The patients who benefited most from the surgery, called bilateral lung volume reduction surgery (LVRS), were those whose emphysema was predominantly in the upper lobes of the lungs and whose exercise capacity was low after pulmonary rehabilitation but prior to surgery. The surgery decreased survival and failed to improve functional levels in patients who did not have upper-lobe distribution of emphysema and who had greater exercise capacity.

Scientists believe that when functionally useless tissue is removed, air moves in and out of the remaining lung more readily, thereby easing symptoms and improving overall lung function.

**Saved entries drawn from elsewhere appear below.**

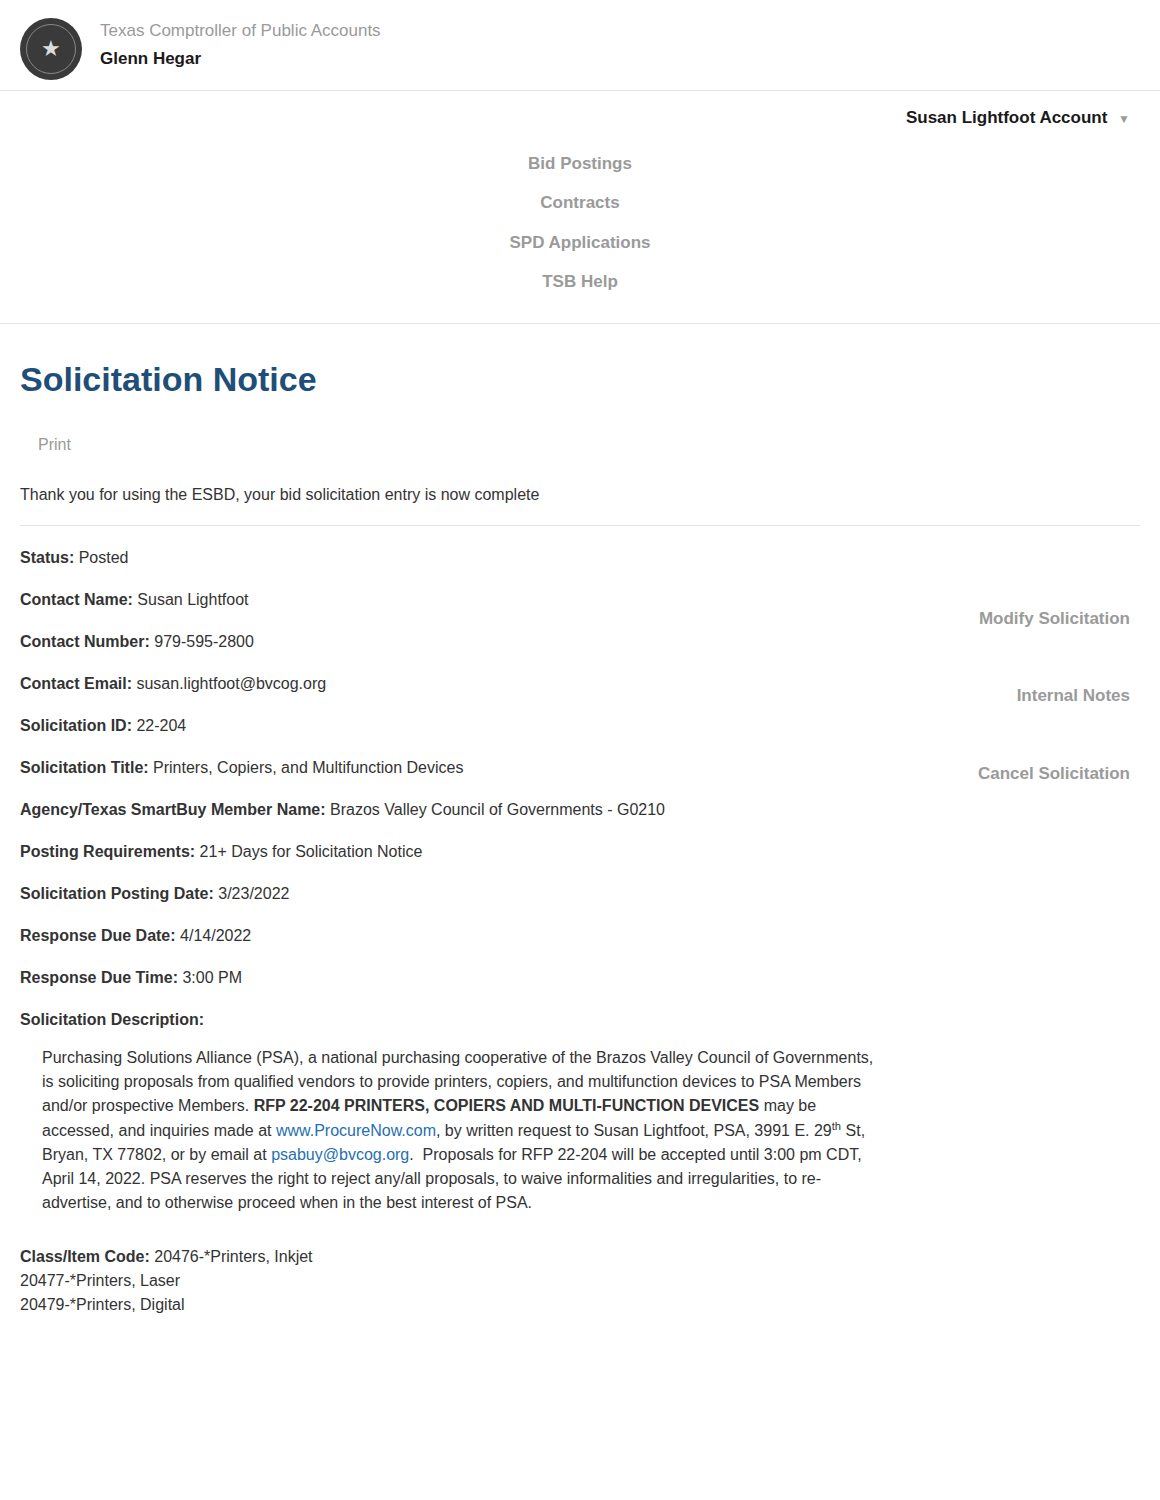★
Texas Comptroller of Public Accounts
Glenn Hegar
Susan Lightfoot Account ▼
Bid Postings
Contracts
SPD Applications
TSB Help
Solicitation Notice
Print
Thank you for using the ESBD, your bid solicitation entry is now complete
Status: Posted
Contact Name: Susan Lightfoot
Contact Number: 979-595-2800
Contact Email: susan.lightfoot@bvcog.org
Solicitation ID: 22-204
Solicitation Title: Printers, Copiers, and Multifunction Devices
Agency/Texas SmartBuy Member Name: Brazos Valley Council of Governments - G0210
Posting Requirements: 21+ Days for Solicitation Notice
Solicitation Posting Date: 3/23/2022
Response Due Date: 4/14/2022
Response Due Time: 3:00 PM
Solicitation Description:
Purchasing Solutions Alliance (PSA), a national purchasing cooperative of the Brazos Valley Council of Governments, is soliciting proposals from qualified vendors to provide printers, copiers, and multifunction devices to PSA Members and/or prospective Members. RFP 22-204 PRINTERS, COPIERS AND MULTI-FUNCTION DEVICES may be accessed, and inquiries made at www.ProcureNow.com, by written request to Susan Lightfoot, PSA, 3991 E. 29th St, Bryan, TX 77802, or by email at psabuy@bvcog.org. Proposals for RFP 22-204 will be accepted until 3:00 pm CDT, April 14, 2022. PSA reserves the right to reject any/all proposals, to waive informalities and irregularities, to re-advertise, and to otherwise proceed when in the best interest of PSA.
Class/Item Code: 20476-*Printers, Inkjet
20477-*Printers, Laser
20479-*Printers, Digital
Modify Solicitation Internal Notes Cancel Solicitation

The findings were presented May 20 at the American Thoracic Society’s 99th International Conference in Seattle. They also were in the May 22 issue of the New England Journal of Medicine.

• Study Drowns Illusion of Swimming Pool Safety
Researchers claim to have discovered a possible cause of the rising childhood asthma rate in developed countries—and the proof, they say, is in the pool water.

Published in the June issue of the British journal Occupational and Environmental Medicine, their study says that regular inhalation of a gas called nitrogen trichloride increases lung epithelium permeability, which leads to increased allergen intake—thereby raising the risk of asthma.

Nitrogen trichloride is released when chlorinated water reacts with urine, sweat, or any organic matter introduced by swimmers. According to the authors, nitrogen trichloride triggers three proteins that destroy the cellular barrier protecting the lungs. It affects not only those in the water, but also those who remain poolside.

While the authors say more studies are needed, they recommend using nonchlorine-based disinfectants or reinforcing water and air quality control in indoor pools in the meantime.